The end goal he is trying to achieve, he describes, is when "patients are actively participating in their own care, in the way we organise our services and sitting on some of our committees".

He wants IMH to be a leading centre for mental health care, doing teaching and its own research, providing the latest treatments and trying the newest ways of delivering care.

Former schoolmate Adrian Wang, 47, a consultant psychiatrist at Gleneagles Medical Centre, believes he will get there. "I have always known him to be a determined person with a sense of mission. Once he sets a target for himself, he aligns everything around him to make it happen. He is neat and meticulous, to the point that we used to joke that he was almost OCD-like (obsessive-compulsive disorder), with his pens and pencils placed neatly in a colour-coordinated row.

"It is this attention to detail that makes him good at what he does. He thinks through the problem from all angles. He is able to see things from both an analytical and emotional perspective."

So it is with Prof Chua's unswerving conviction that "all are capable of change, even in the most difficult and unlikely circumstances", that he presses on, following his patients' lead.




IMH CEO Chua Hong Choon on:


Misconceptions about mental illness

"It is an illness like any other. We can work with patients. We can get them as well as anybody else. A lot of people still think that people with mental illness can never recover, that they are going to be dangerous. It's this that leads to their social exclusion. Even with the best of intentions, it's still exclusion. For example, don't employ them or treat them so special that they are completely excluded. But where they can, they should participate in life."
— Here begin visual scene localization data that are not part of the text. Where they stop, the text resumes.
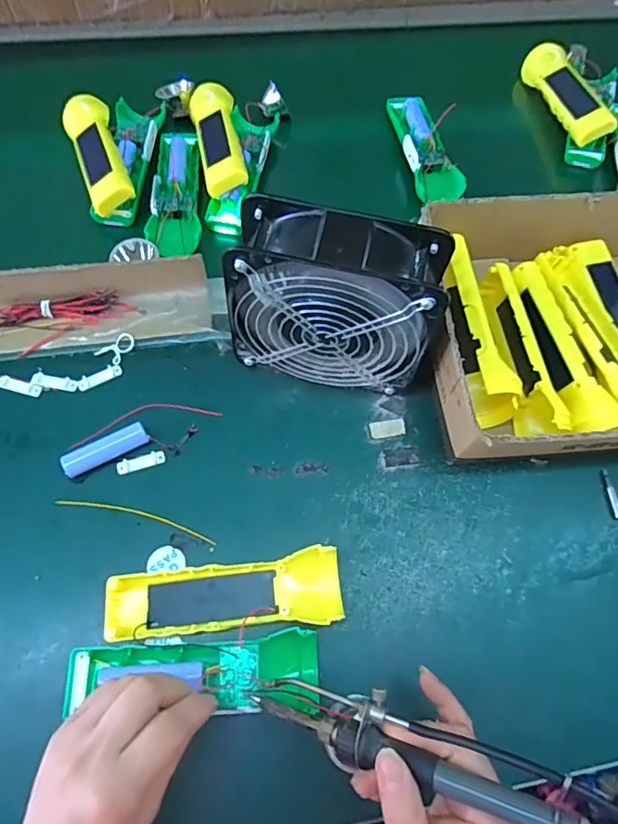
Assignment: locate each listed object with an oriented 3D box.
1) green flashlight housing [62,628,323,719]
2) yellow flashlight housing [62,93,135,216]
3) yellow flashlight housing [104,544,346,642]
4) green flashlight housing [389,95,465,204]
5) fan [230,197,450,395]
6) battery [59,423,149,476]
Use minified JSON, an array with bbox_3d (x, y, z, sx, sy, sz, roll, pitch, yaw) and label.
[{"bbox_3d":[-0.075,0.171,0.347,0.166,0.026,0.048,3,66,-3],"label":"green flashlight housing"},{"bbox_3d":[-0.216,-0.266,0.528,0.046,0.027,0.159,-20,68,-12],"label":"yellow flashlight housing"},{"bbox_3d":[-0.058,0.134,0.371,0.162,0.025,0.049,-7,66,-6],"label":"yellow flashlight housing"},{"bbox_3d":[0.128,-0.303,0.586,0.052,0.024,0.162,-8,66,-7],"label":"green flashlight housing"},{"bbox_3d":[0.021,-0.080,0.402,0.154,0.147,0.067,11,66,2],"label":"fan"},{"bbox_3d":[-0.161,0.030,0.413,0.066,0.016,0.018,-27,70,-14],"label":"battery"}]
Doc doesn't always know best

"The time-honoured tradition of doctors is that we are the healers, we know best. So patients come to us at the base of a very steep gradient of knowledge, power, control. I know all, you know nothing. I am well, and you are ill, and therefore you seek everything from me.

That gradient is so much changed now and I'm a great advocate of that change. Much of the scientific information on health has been translated into a language that patients can understand. Of course, some of it on the Internet is wrong information. But there's enough of it for the health-care consumer to participate in his or her own care."


Ageing and the dementia epidemic

"Everybody is worried about ageing in Singapore. I'm the optimist. Recent studies suggest it may not be as bad as 5 to 6 per cent prevalence, as earlier thought. Those projections were mostly based on pre-war populations, people now in their 80s, and did not take into account a much better educated and informed population.

What prevents dementia are things like good nutrition, better physical activity, mental stimulation and higher education. But the issue is we are ageing with smaller families, so it's important to, first of all, empower individuals with mental health problems to look after themselves and then create systems in the community, whether it's relatives, community agencies or voluntary organisations, to surround them with assistance."